VILLAGERS in north-west Huntingdonshire were expected to be at a public meeting last night to protest at the impending loss of their bus service.

When operator Stagecoach starts a new service from Peterborough to Cambridge along the guided busway on July 22, the current 46 Huntingdon-Peterborough service will become an hourly link between the city and Stilton, meaning anyone from the village planning to travel south will have to go to Peterborough first. It will be extended to serve Sawtry Village College.

It also means the Alconburys' public transport links with Huntingdon and Peterborough will be severed, which led county councillors to call the meeting at Alconbury Sports and Social Club.

Stagecoach's managing director Andy Campbell was expected to attend as The Hunts Post went to press last night.

The expectation is that Stilton residents will have to take a bus north into Peterborough and then change there onto a Huntingdon bus which will pass within a few hundred yards of Stilton, a spokesman for Cambridgeshire County Council claimed.

Local member for Norman Cross and CCC deputy leader Councillor Mac McGuire said: "While we support an express service that connects Peterborough to Cambridge via the busway, we don't want to see this happen at the expense of rural villages such as Stilton and Alconbury. We feel the express service should be in addition to existing services and not instead of them.

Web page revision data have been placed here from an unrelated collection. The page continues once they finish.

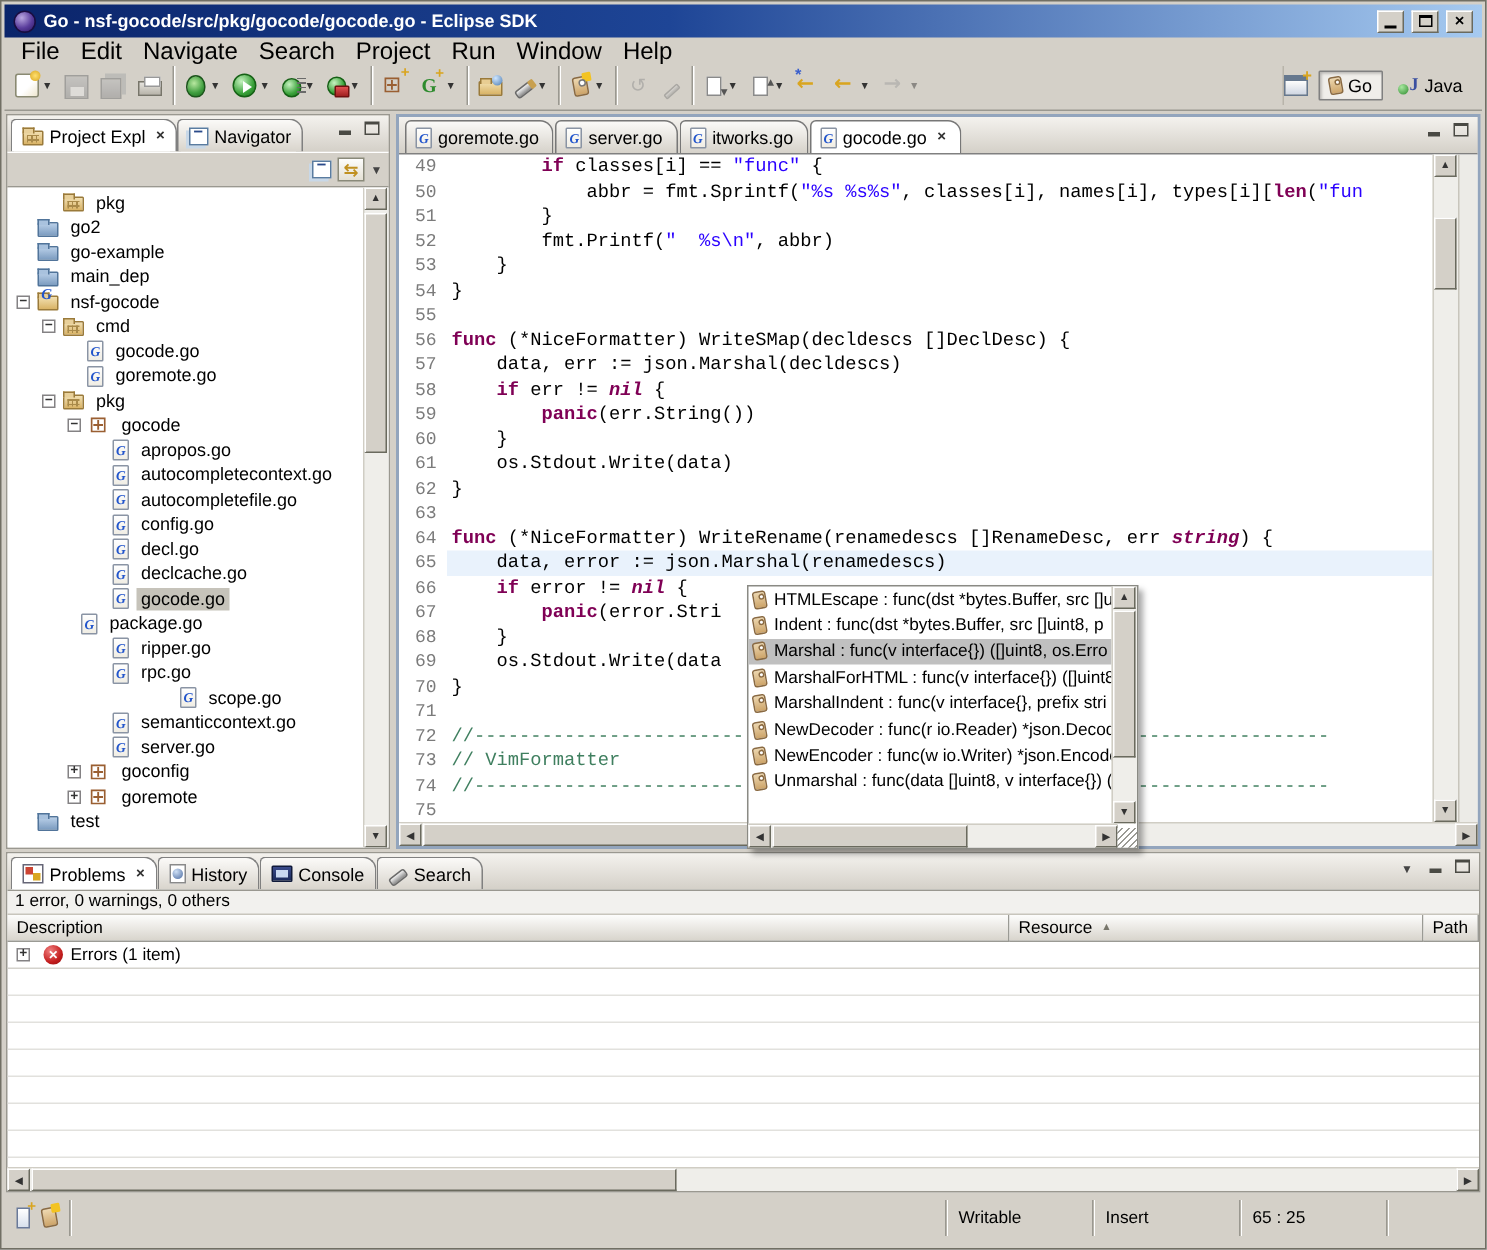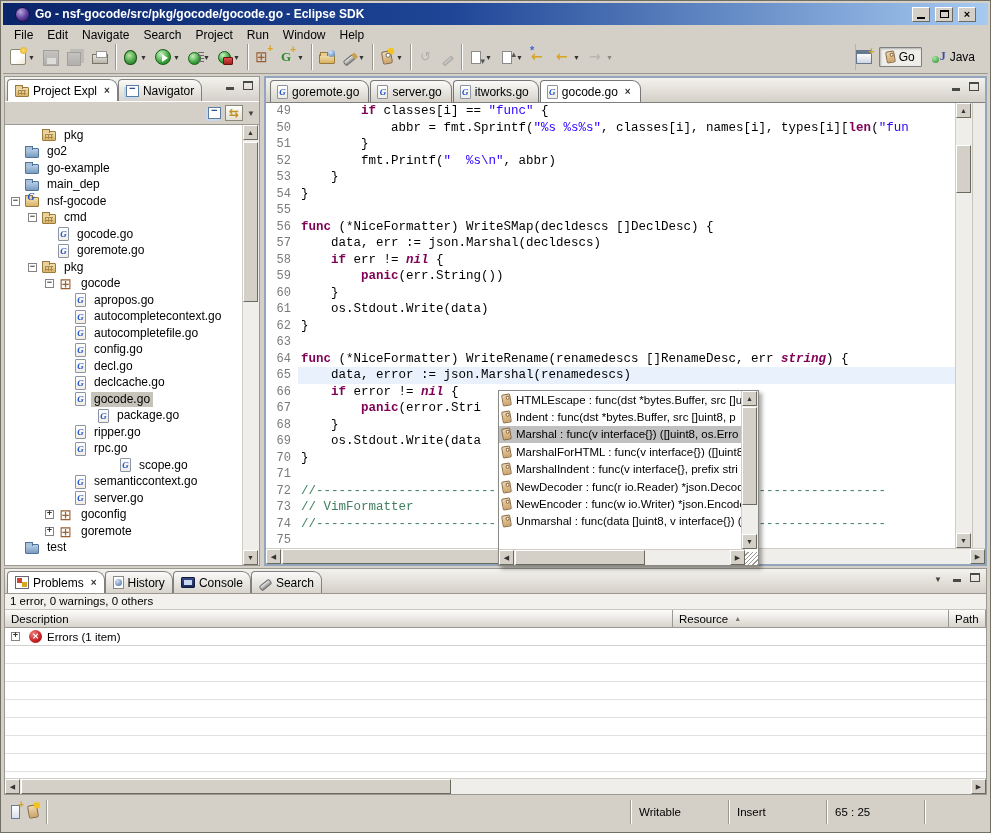--- a/index.html
+++ b/index.html
@@ -8,7 +8,7 @@
   #app{position:relative;width:991px;height:833px;background:#d4d0c8;border:1px solid #716f64;padding:2px;display:flex;flex-direction:column}
 
   
-  .titlebar{height:22px;flex:none;background:linear-gradient(90deg,#0a246a 0%,#1e4596 45%,#a6caf0 100%);display:flex;align-items:center;padding:0 12px;gap:5px}
+  .titlebar{height:22px;flex:none;background:linear-gradient(90deg,#0a246a 0%,#1e4596 45%,#a6caf0 100%);display:flex;align-items:center;padding:0 6px;gap:5px}
   .title-text{color:#fff;font-weight:bold;font-size:12px;flex:1;white-space:nowrap;overflow:hidden}
   .eclipse-icon{width:15px;height:15px;border-radius:50%;background:radial-gradient(circle at 35% 30%,#b9a7e0,#5a3d9c 55%,#2a1560);border:1px solid #1a0d40;flex:none}
   .winbtn{width:18px;height:15px;background:#d4d0c8;border:1px solid;border-color:#fff #6a6a5e #6a6a5e #fff;display:flex;align-items:center;justify-content:center;flex:none}

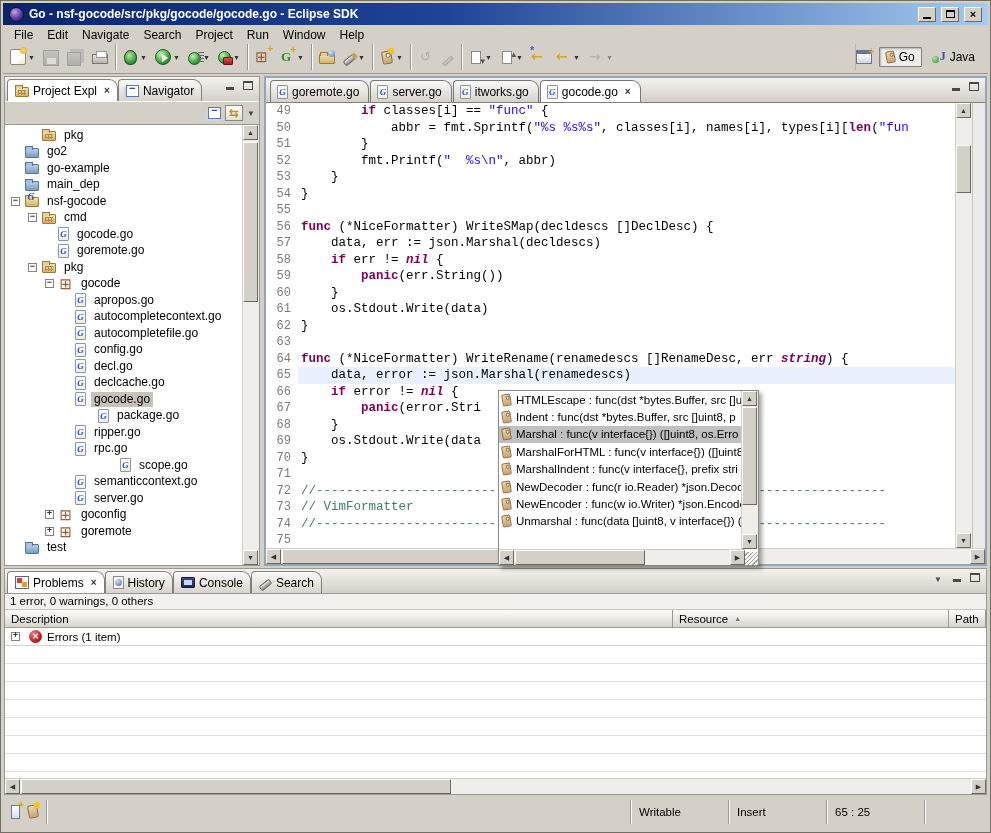--- a/index.html
+++ b/index.html
@@ -18,7 +18,7 @@
 
   
   .menubar{height:19px;flex:none;display:flex;align-items:center;padding-left:4px}
-  .menu-item{padding:14px 7px;font-size:12px;cursor:default}
+  .menu-item{padding:14px 7px;font-size:16px;cursor:default}
 
   
   .toolbar{height:30px;flex:none;display:flex;align-items:flex-start;border-bottom:1px solid #9a9890;background:#d4d0c8}

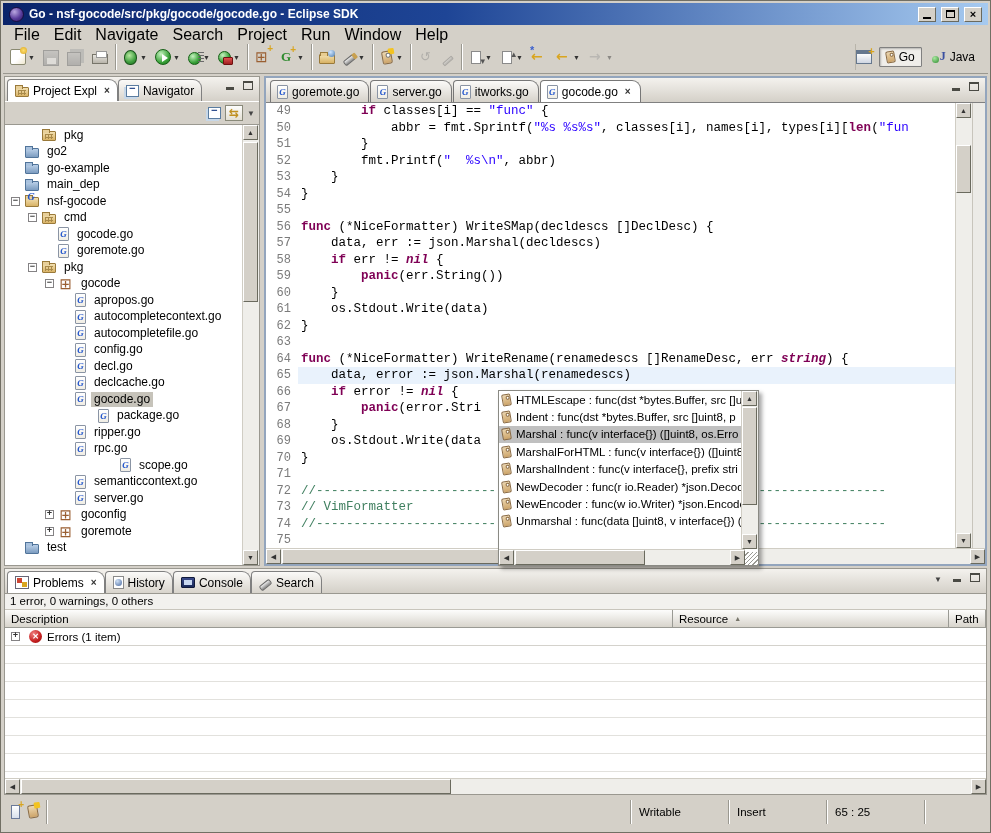--- a/index.html
+++ b/index.html
@@ -438,7 +438,7 @@
               <span class="ticon ti-gofile"></span>
               <span class="tlabel">gocode.go</span>
             </div>
-            <div class="trow" style="padding-left: 80px;">
+            <div class="trow" style="padding-left: 36px;">
               <span class="exp noexp"></span>
               <span class="ticon ti-gofile"></span>
               <span class="tlabel">package.go</span>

"I have asked to see the patronage figures and for a meeting with Stagecoach to see what can be done to help provide links to Stilton and other villages.

"Although we understand that Stagecoach is running a business and this is a commercial decision made by them, we hope that by working with the county council and these rural communities a solution can be found."

Councillor Laine Kadic, who arranged the public meeting, said, "This bus service is a lifeline for many villagers who just need to get their shopping or for the use of other essential services such as health and education."

And Councillor Sir Peter Brown added: "This as another attack on rural service and rural life. The future of our villages will be very bleak if rural public transport is not protected.

"Of course everyone understands the importance of having a good bus service between Peterborough, Huntingdon and Cambridge. But it also has to be available for use by local people along the route who do not have a car and rely on public transport.

"Laine and I are determined to fight for, and protect village services and, in particular, ensure that adequate rural public transport is available to everyone who needs it."

Andy Campbell, Stagecoach managing director, blamed a combination of the county council's decision to save £2.7million a year by phasing out bus subsidies, a 20 per cent cut in the bus service operators' grant (the fuel tax rebate) and a significant increase in the company's own costs.

"We reviewed everything across the county when the council made the decision to withdraw bus subsidies, and this service was not viable in the long term," he told The Hunts Post.

"We have given the figures to the local authority. Whether they will do anything about that is up to them."

But the 46 is not the only service scheduled to change on July 22.

Hunts Post reader Simone Cameron, from Bluntisham, complained that changes to the 21 service meant her husband would no longer be able to get to Huntingdon railway station in time for his journey to work.

"We currently have 16 buses a day run by Stagecoach through the village," she said. "Importantly, four commuter buses to St Ives and Cambridge before 9am and four return buses in the evening.

"From the details I have been able to obtain this will be cut to two morning buses and one evening bus. The route will also be changed, doubling the journey time to St Ives.

"My husband uses the bus to get to the station in Huntingdon. The new timetable doesn't allow him to connect with buses to Huntingdon and misses all the connections with trains to London."

She added: "The daytime service, which provides a vital service for the elderly in the village to St Ives, will no longer exist.

"Whippet runs a daytime service through the village on weekdays only. Combined with the Stagecoach service this meant pensioners could go in on a Whippet bus and return a little over an hour later on a Stagecoach bus. Pensioners will now be forced to wait in excess of two hours in St Ives for a return journey."

Mr Campbell said the 21 service operated on the back of the St Ivo School transport contract that Stagecoach was not confident of retaining.

"If we win it, reinstatement [of the current level of service] would be one of the likely options."